La chanson cible notamment Arlene Foster, qui fut plusieurs fois première ministre d’Irlande du Nord. Extrêmement agressive à l’égard des nationalistes irlandais, elle fut impliquée dans un scandale d’incitation fiscale qui profita aux membres de son parti et à son entourage.
“Arlene’s throwing shapes off a yoke nearly killed her (Arlene se déchaîne sous ecstasy, ça l’a presque tuée)
Get Your BritS Out, KnEECAP
(…)
Arlene ar mo chlé and she’s getting touchy (Arlene est à ma gauche, et elle devient tactile.)
Must be, just mar gheall ar na yokes (Ça doit être à cause des ecstasy)
Cos she whispered in my ear ‘I like to be choked’ (Parce qu’elle m’a chuchoté à l’oreille : ‘J’aime qu’on m’étrangle’)”
Autre cible : Jeffrey Donaldson, qui fut député, ministre et dirigeant du DUP. Accusé de viols et d’agressions sexuelles, il fut contraint à la démission en mars 2024.
“Jeffrey Donaldson’s lost all his filters (Jeffrey Donaldson a complètement perdu ses filtres)
Get Your BRITS OUT, KNEECAP
Seo duit mate, take two sticks (Tiens, mon pote, prends deux pilules.)
He got me in a headlock and gave me a kiss (Il m’a attrapé par la tête et m’a donné un baiser.)
(…)
Told Donaldson to double drop to see what happens (J’ai dit à Donaldson de doubler la dose pour voir ce qui se passe.)
(…)
Donaldson has started with his homophobic chat (Donaldson a commencé avec ses discours homophobes)
So everyone has started on him and that’s enough of that (Alors tout le monde s’est retourné contre lui, et ça en était assez) »
La chanson vise également Sammy Wilson qui fut maire, député et plusieurs fois ministre.

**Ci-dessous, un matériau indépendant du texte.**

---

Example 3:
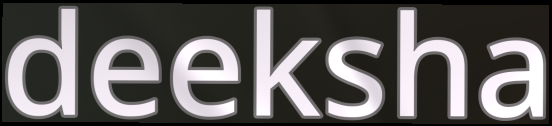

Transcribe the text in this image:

deeksha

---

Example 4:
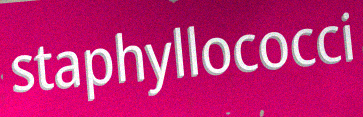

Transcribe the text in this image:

staphyllococci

Ministre de l’environnement, il fait part de son très fort climato-scepticisme, niant l’implication humaine dans le changement climatique, en dépit du consensus scientifique, et dénonçant les “écolos fanatiques” (“green fanatics”).

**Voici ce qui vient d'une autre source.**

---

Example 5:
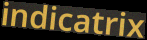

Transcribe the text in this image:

indicatrix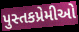
પુસ્તકપ્રેમીઓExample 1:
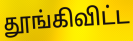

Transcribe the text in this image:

தூங்கிவிட்ட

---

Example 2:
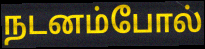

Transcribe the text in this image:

நடனம்போல்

“Sammy Wilson got knocked back at the door (Sammy Wilson s’est fait refuser l’entrée à la porte)
GET YOUR BRITS OUT, KNEECAP
And now he’s out the front in bad form (Et maintenant il est dehors, de mauvaise humeur.) »

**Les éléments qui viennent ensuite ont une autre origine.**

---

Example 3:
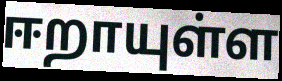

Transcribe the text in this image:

ஈறாயுள்ள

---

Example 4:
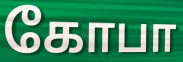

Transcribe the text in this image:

கோபா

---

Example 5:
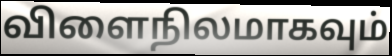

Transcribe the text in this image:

விளைநிலமாகவும்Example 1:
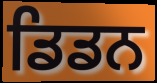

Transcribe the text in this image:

ਡਿਡਨ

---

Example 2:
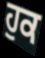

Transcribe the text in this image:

ਹੁਕ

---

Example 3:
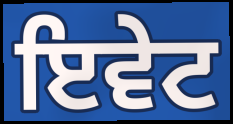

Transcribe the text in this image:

ਇਵੇਟ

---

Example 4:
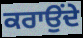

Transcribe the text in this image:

ਕਰਾਉਂਦੇ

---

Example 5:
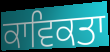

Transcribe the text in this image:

ਕਾਵਿਕਤਾ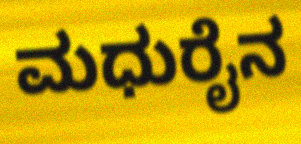
ಮಧುರೈನ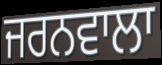
ਜਰਨਵਾਲਾ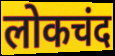
लोकचंद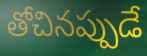
తోచినప్పుడే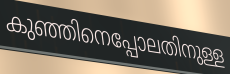
കുഞ്ഞിനെപ്പോലതിനുള്ള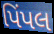
પિંપલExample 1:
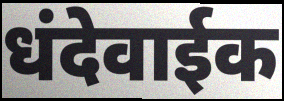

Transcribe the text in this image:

धंदेवाईक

En mettant en scène des politiciens extrêmement ringards et rigides dans des positions grotesques et déjantées, Kneecap ridiculise ces figures d’autorité, se fichant de leur allure de sérieux et relevant leur hypocrisie.
Mais il y a, même dans ce choix, la revendication d’une partie de l’identité de la culture irlandaise, dont l’esprit de fête fait partie. Kneecap fait d’ailleurs référence au “craic”, un terme irlandais d’origine gaélique utilisé pour qualifier quelque chose de “fun”, de plaisant, et d’agréable. Difficile à traduire, ce terme est utilisé très régulièrement par la population irlandaise, à la recherche du “bon moment”.
Un soutien permanent à la Palestine
Nous l’avions expliqué dans un article récent, les Irlandais ont un fort tropisme pro-palestinien car le colonialisme israélien résonne, pour ces derniers, avec le colonialisme britannique dont ils furent et sont encore les victimes.
Kneecap ne fait pas exception, déclarant, par exemple, à la suite du mandat d’arrêt à l’encontre de Benjamin Netanyahu par la Cour de Justice Internationale : “This cunt should spend the rest of his days in jail” (“Ce connard devrait passer le reste de ses jours en prison”), rappelant à l’entrée de leurs concerts qu’Israël est accusé de génocide et organisant des concerts pour reverser les fonds aux gazaouis.
À travers leur musique et leurs paroles, Kneecap incarne une culture de résistance ancrée dans l’histoire et les luttes de l’Irlande du Nord. Leur mélange d’humour et de critique sociale met en lumière les tensions encore vives dans cette région marquée par le colonialisme et l’oppression. En choisissant de donner une voix à une identité ouvrière et au combat pour la République irlandaise, tout en se connectant à d’autres luttes comme celle de la Palestine, le groupe est un symbole d’insoumission et d’affirmation culturelle. Kneecap ne se contente pas de dénoncer, ils revendiquent un espace de fête, de libération où l’esprit du “craic” irlandais devient lui-même un acte de résistance.